After training the model, Crossfield compared its forecasting errors to those of a naive benchmark using a set of homes not included in the model’s training set. She treated a home’s total assessed value at the time of last sale as the naive benchmark forecast. The model Crossfield built proved to be competitive with the benchmark in predicting the sale price of the homes held out of the training set. She viewed this simple model as a promising start to the forecasting effort.
After evaluating the model’s ability to predict historical sale prices, Crossfield deployed the model on all the transaction-level data in order to come up with current estimates of property values. For this purpose, she needed to update one of the predictor variables in her model. Specifically, she replaced the total assessed value from the year of the last sale with the property’s current total assessed value. With this change, she was able to deploy the model to predict current property values. These predictions, which she called “current estimates,” would be comparable to Zillow’s Zestimates. See Exhibit 2 for a flow chart of the steps she followed to generate the forecast data.

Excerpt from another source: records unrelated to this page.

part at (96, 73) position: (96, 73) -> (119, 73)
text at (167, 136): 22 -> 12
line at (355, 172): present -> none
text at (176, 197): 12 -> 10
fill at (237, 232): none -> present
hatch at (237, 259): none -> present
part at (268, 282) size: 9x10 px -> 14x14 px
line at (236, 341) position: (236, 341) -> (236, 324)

Visualization Data Preparation
To create the tool’s visualization, she planned to map each listing/property in Albemarle County and include details like current property estimate, school district boundaries, and listing price for listed homes. Before building the visualization, Crossfield tracked down some additional data, including homes on the market and shapefiles used to plot boundaries on the map.
Instead of using Zillow’s site to generate a list of homes for sale, Crossfield decided to use a specialized local site, mycaar.com, run by the Charlottesville Area Association of Realtors (CAAR). Crossfield recorded the address, listed price, and year built for a handful of homes listed on the website.14
She then used this information to join listing prices of available homes to the table that included current estimates. The only data this new table lacked were shapefiles that included information for each current parcel’s boundaries and each elementary-school district’s boundaries, in the form of a polygon for visualization.
Conveniently, the county provided these shapefiles—one for parcels and one for the elementary-school districts.15 Because each shapefile also included a Geographic Parcel Identification Number (GPIN),16 Crossfield used this field to join both shapefiles—the parcel shapefiles and the school district shapefiles— together, and then joined these to the new table that contained current property estimates and listing information. After this final merge, Crossfield and Stiernstrand could easily create a map that would highlight the most valuable real estate listings that matched a client’s wish list, reducing the time spent searching for properties.
Exhibit 3 contains a flow chart of the steps involved in preparing the data for visualization. The data for visualization, up to but not including information from the shapefiles, were stored in a table called “tool_data.” See Exhibit 4 for this table’s file layout.
Lining Up Some Home Tours
In the coming weeks, Sabor and her family were planning to visit Charlottesville to tour available homes. Stiernstrand hoped to identify at least 12–15 homes worth touring. The Sabors’ budget for a home was somewhere in the range of $500,000 to $1.5 million. They would go to the high end of this range if they thought they had found a bargain. At the lower end, the family would have money left over to upgrade the home.
Stiernstrand saw this as the perfect opportunity to put the new DIY home-searching tool to the test. If the tool could help identify appropriate properties for the Sabors, his side project might have the potential to assist additional clients and improve his business along the way.